Jusqu’à présent, de nombreuses voix se sont adressées au gouvernement pour qu’il réglemente et régule le marché
audiovisuel. Il peut le faire et il doit le faire. Mais cela n’est pas suffisant car il faut, de plus, qu’il travaille avec les chaînes de
télévision (notamment publiques) pour introduire une nouvelle forme de relation avec les chaînes en vue de la production
d’émissions de qualité. Le gouvernement ne peut pas changer le tempo des chaînes mais il peut collaborer avec elles pour produire
ces émissions de qualité. Dans cette nouvelle logique que je propose, et qui n’est ici qu’ébauchée en partie, s’inscrit la formation des
équipes de production et la réalisation de nouveaux programmes de qualité.
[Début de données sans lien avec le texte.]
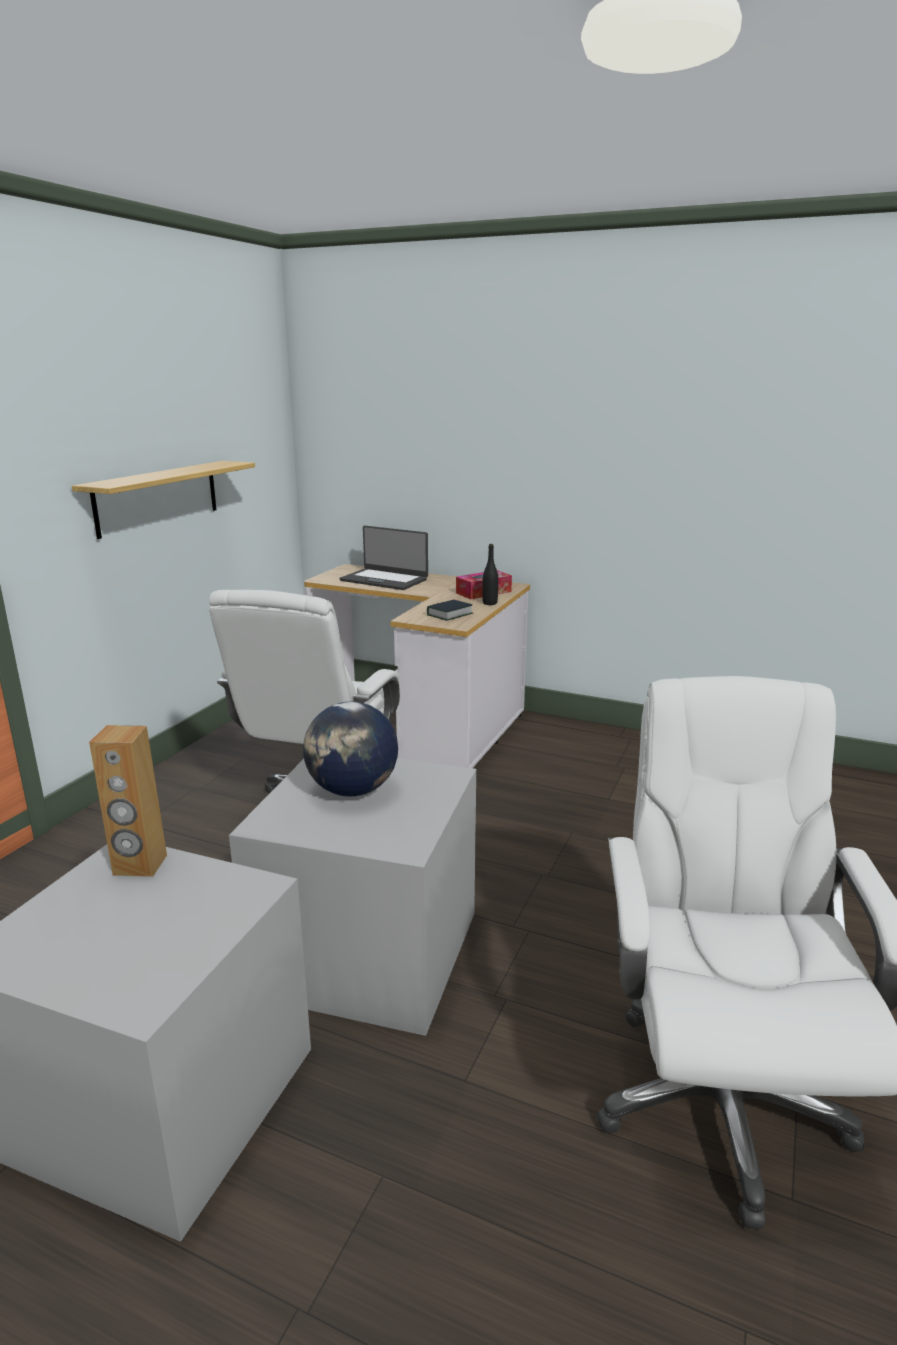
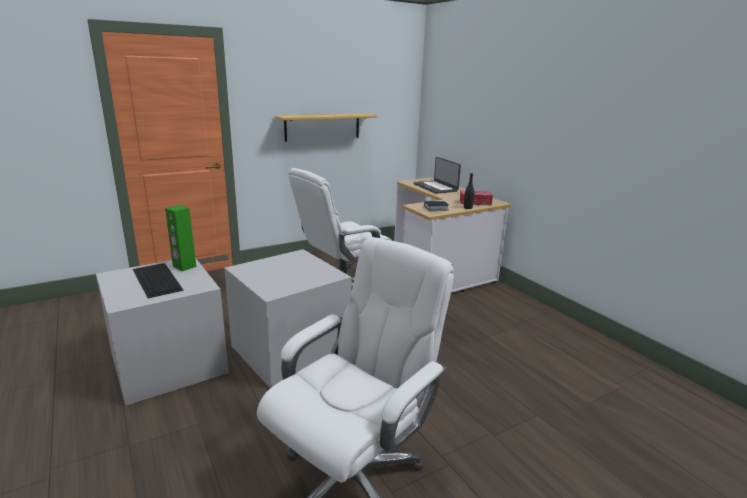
camera: 35 degrees right, 0 degrees up
(129, 916) = (157, 280): none -> keyboard
(140, 865) = (184, 266): brown speaker -> green speaker
(352, 790) = (288, 268): globe -> none

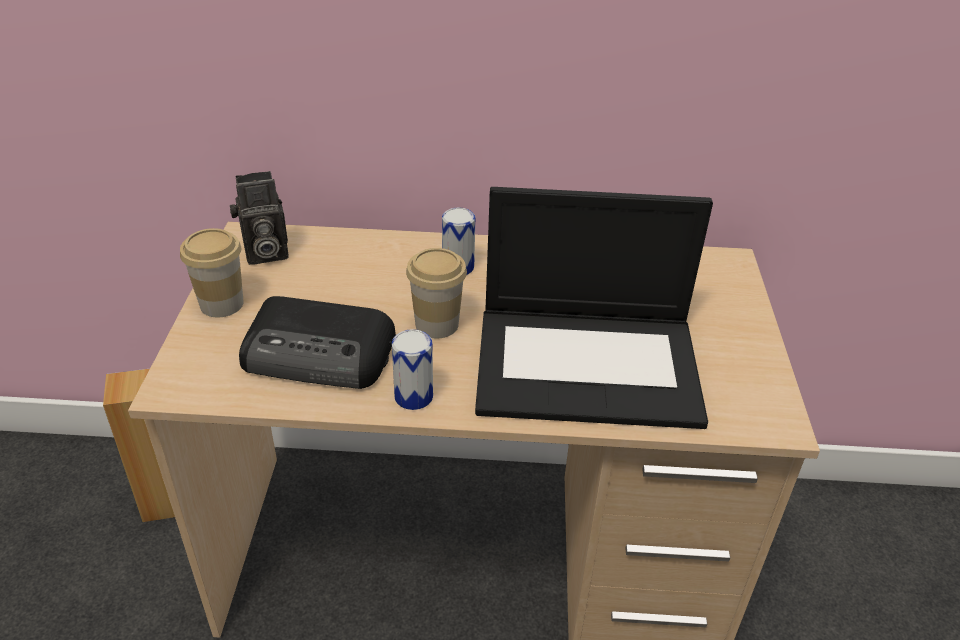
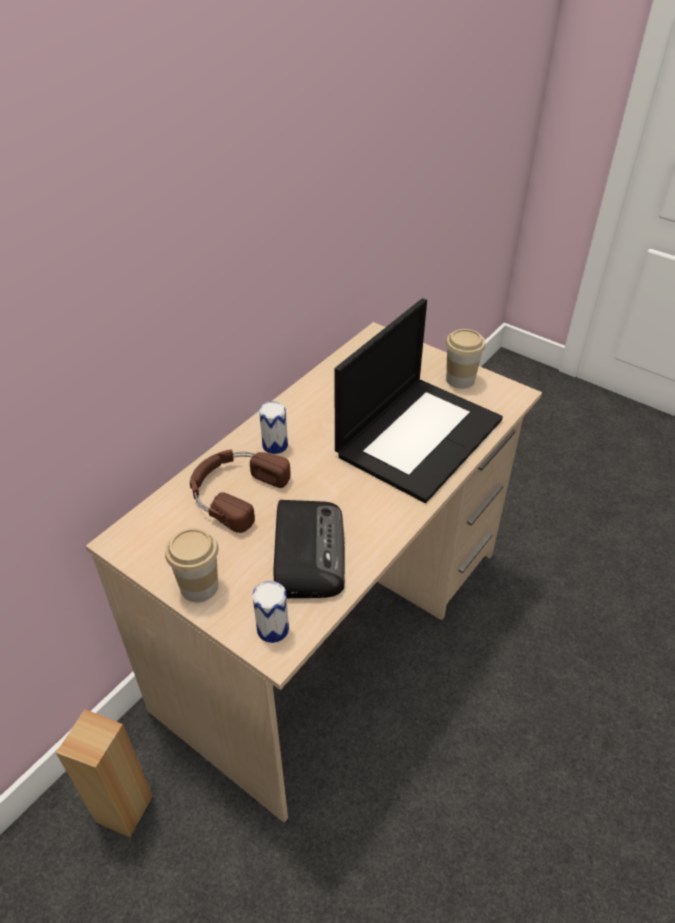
camera: 55 degrees left, 5 degrees up
(263, 253) = (156, 539): camera -> none
(320, 353) = (307, 552): radio -> radio turned 45 degrees counterclockwise
(366, 270) = (234, 491): none -> brown headphones
(413, 396) = (387, 523): can -> can (273, 629)
(437, 324) = (326, 482): cup -> cup (460, 379)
Dans ma brève intervention à Ars Industrialis et au CIEM du 6 décembre, ici recueillie, j’ai tenté de rappeler que le
monde de la télévision, comme tous les phénomènes sociaux complexes, fait partie d’un système où notamment trois facteurs
majeurs sont confrontés mais dont le résultat doit nous conduire vers une meilleure télévision. Dans la conception théorique sousjacente à ma réflexion se trouve une conception dialectique des phénomènes sociaux. Elle puise ses racines dans de nombreuses
sources sur lesquelles je ne m’attarderai pas ici (Héraclite, Hegel, Marx, Wallon, Vygotsky,…). D’après cette vision théorique,
demander à l’État d’intervenir, mais sans faire cela dans le système dialectique auquel participent d’autres facteurs intervenants (et
dans lequel sont confrontés notamment les trois facteurs signalés), serait ignorer le processus de construction des phénomènes
sociaux et historiques. Une pareille démarche impliquerait de demander à l’État de faire une synthèse à partir d’une seule thèse, la
sienne (et encore faudrait-il que l’État prenne conscience de son action à mener), tout en oubliant le reste des facteurs en jeu. Cette
façon d’agir suppose d’ignorer la dialectique des choses. À mon avis, la seule chance de réussite, c’est de confronter ces trois
facteurs (avec les facteurs subordonnés comme, par exemple, les associations, les parents et enseignants) dans la voie que j’ai
suggérée mais qui, bien évidemment, pourrait être erronée. En attendant, et étant donné que l’on se retrouve dans un système où
ont lieu des processus systémiques (homéostatiques dans un réseau parallèle et distribué PDP), les apports et contributions du CSA
et autres agents sociaux, sont également nécessaires car leur actions, bien évidemment, contribuent à faire avancer ce système
vers une meilleure télévision pour tous. Autrement dit, la question initiale, « que faire » a une réponse plurielle : il s’agit d’une action
collective à laquelle différents agents doivent participer. Notre avenir culturel en dépend car cette même dialectique à établir pour la
télévision s’étend, également, à celle des autres médias. Mais cela est un autre débat.